I recently reread an old letter that stopped me in my tracks. The author’s passion was evident, and I could imagine the anguished expression on his face. I’m sure tears streamed down his cheeks and into his beard as he wrote.

“With Christ as my witness,” he penned. “I speak with utter truthfulness. My conscience and the Holy Spirit confirm it. My heart is filled with bitter sorrow and unending grief for my people, my Jewish brothers and sisters. I would be willing to be forever cursed—cut off from Christ!—if that would save them.”

Wow. Are you and I willing to agonize over the spiritual desperation of others and then do something about it?

We face a spiritual reality in North America that brings me to the point of anguish. Researchers report our youngest generation, GenZ – those born since 2000 – are in a spiritual death spiral, with only one out of ever 10 of these youngsters eventually coming to a saving knowledge of Jesus Christ.

Said another way: Nine in 10 will spend eternity in hell separated from God.

ChildLet that sink in. That should shock our sensibilities. This is the largest generation ever – larger than Baby Boomers and Millennials – and the oldest of these children are 15 this year. If present trends continue, we could be looking at unprecedented spiritual lostness across America within 20 years and the greatest spiritually lost generation in American history if we don’t do something. I don’t know about you, but I simply don’t want apathy to be the spiritual legacy I leave to my grandchildren’s generation.

Frankly, nine out of 10 of these precious children slipping into eternity without Jesus should break our hearts in agony. When Paul agonized over his spiritually lost kinsman, he didn’t sit around and lamented the fact as inevitable. He was moved to action. He established a pattern of preaching first to the Jews in every context he entered even though there was an established pattern of Jewish rejection to the gospel.

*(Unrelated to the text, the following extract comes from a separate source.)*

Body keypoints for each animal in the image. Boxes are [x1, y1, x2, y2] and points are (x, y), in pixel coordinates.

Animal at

So here is my challenge. No guilt trips, but I am trying to stir you – stir all of us – from the apathy for the lost that pervades us individually and our churches collectively.

First, evaluate how distressed you are over the spiritual lostness of these children specifically and for those around you generally. If you are truly pursuing Christ then you should care about the things He cares about, and He cares deeply for the lost souls that drift in and out of your sphere of influence. If there are no pangs of agony over lost people, then it is a strong indicator you and the Holy Spirit have some business to take care of.

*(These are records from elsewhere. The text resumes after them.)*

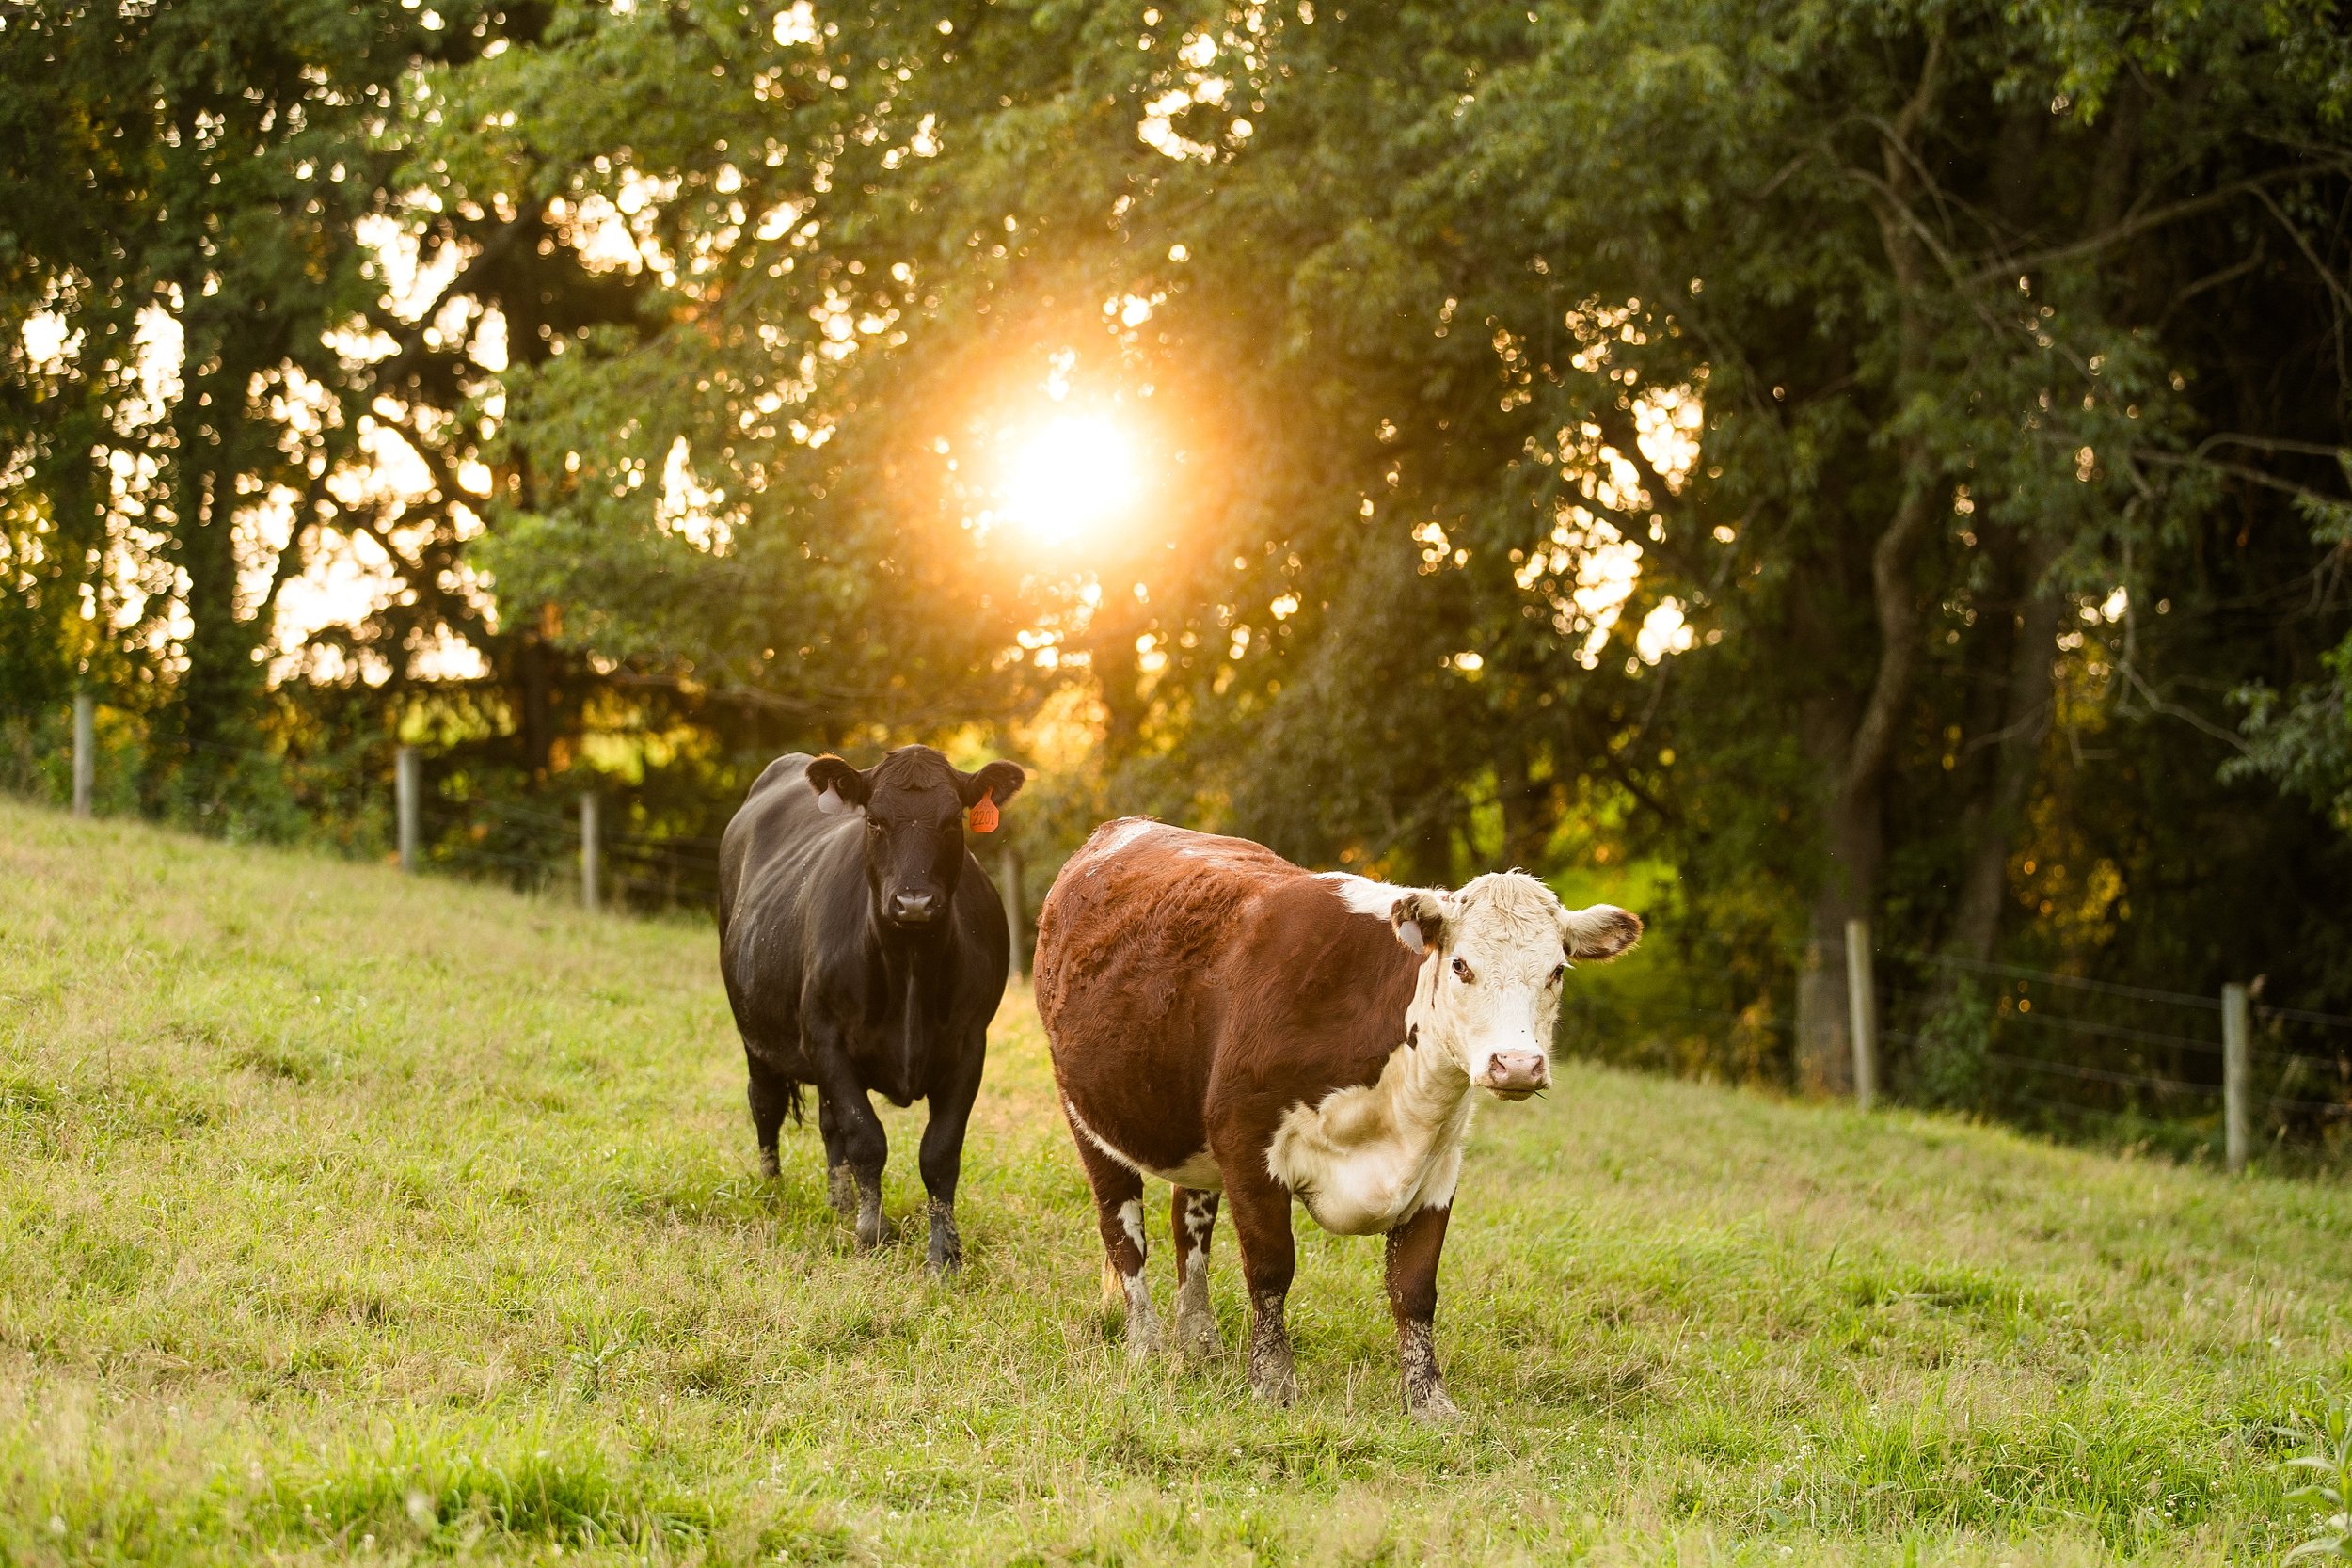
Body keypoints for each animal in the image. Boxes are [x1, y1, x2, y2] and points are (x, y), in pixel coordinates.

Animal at [720, 747, 1025, 1278]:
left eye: (952, 820)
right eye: (876, 820)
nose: (914, 901)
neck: (909, 961)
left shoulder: (970, 1045)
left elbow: (939, 1151)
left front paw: (944, 1253)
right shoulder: (826, 1038)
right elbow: (866, 1136)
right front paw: (872, 1233)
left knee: (827, 1126)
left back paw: (839, 1204)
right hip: (754, 1031)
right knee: (766, 1104)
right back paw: (773, 1192)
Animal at [1040, 822, 1646, 1419]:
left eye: (1556, 971)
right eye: (1461, 965)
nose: (1517, 1064)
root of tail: (1116, 831)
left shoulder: (1438, 1170)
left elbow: (1414, 1288)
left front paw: (1430, 1402)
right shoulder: (1247, 1147)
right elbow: (1270, 1269)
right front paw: (1273, 1384)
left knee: (1190, 1228)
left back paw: (1200, 1343)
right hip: (1087, 1118)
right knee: (1124, 1232)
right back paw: (1146, 1345)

annie armstrongSecond, evaluate how financially generous you are toward making sure people hear the gospel. Broken, passionate hearts are the wellspring of generous financial support. The North American Mission Board is launching its Annie Armstrong Easter Offering. I am extremely encouraged with what I see happening across North America under the leadership of Kevin Ezell. There was a five percent increase in church plants in 2014 over the previous year and many of these plants are in areas like Boston, Canada, Ohio, New York and the Northwest. Giving to the Annie Armstrong Easter Offering is a temporal investment that is reaping an eternal reward. Give generously.

Closely related, help you church establish a pattern of missions giving through the Cooperative Program. Your Cooperative Program giving is making a spiritual difference here in Tennessee and around the world. In Tennessee last year we saw more than 170 church plants or new groups started and your Cooperative Program giving enabled much of that.

And finally, evaluate what you and your church can do beyond giving. Will you share the gospel personally with at least one person this year? Or start at least one Bible study group beyond your church walls this year? Or step out and host at least one Back Yard Kids Club this year? If each of us committed to each of these, millions more in Tennessee would hear the gospel – many for the first time – and thousands of new churches or Bible study groups would be started.

Drastic measures? Yes, you could say that, but I’d say it is simply doing whatever it takes to see as many people as possible come to Christ and set on the road to discipleship. Truth is, we can’t merely do a little better than we have done in the past. If we are to avert the tsunami of spiritual lostness gaining momentum among our youngest generation, we must have a massive game changing moment of glorious interruption of that trend. These are our kids, our time and our task. Will we do whatever it takes to reach them now for our Lord?

It is a joy to be on this challenging, but rewarding, journey with you.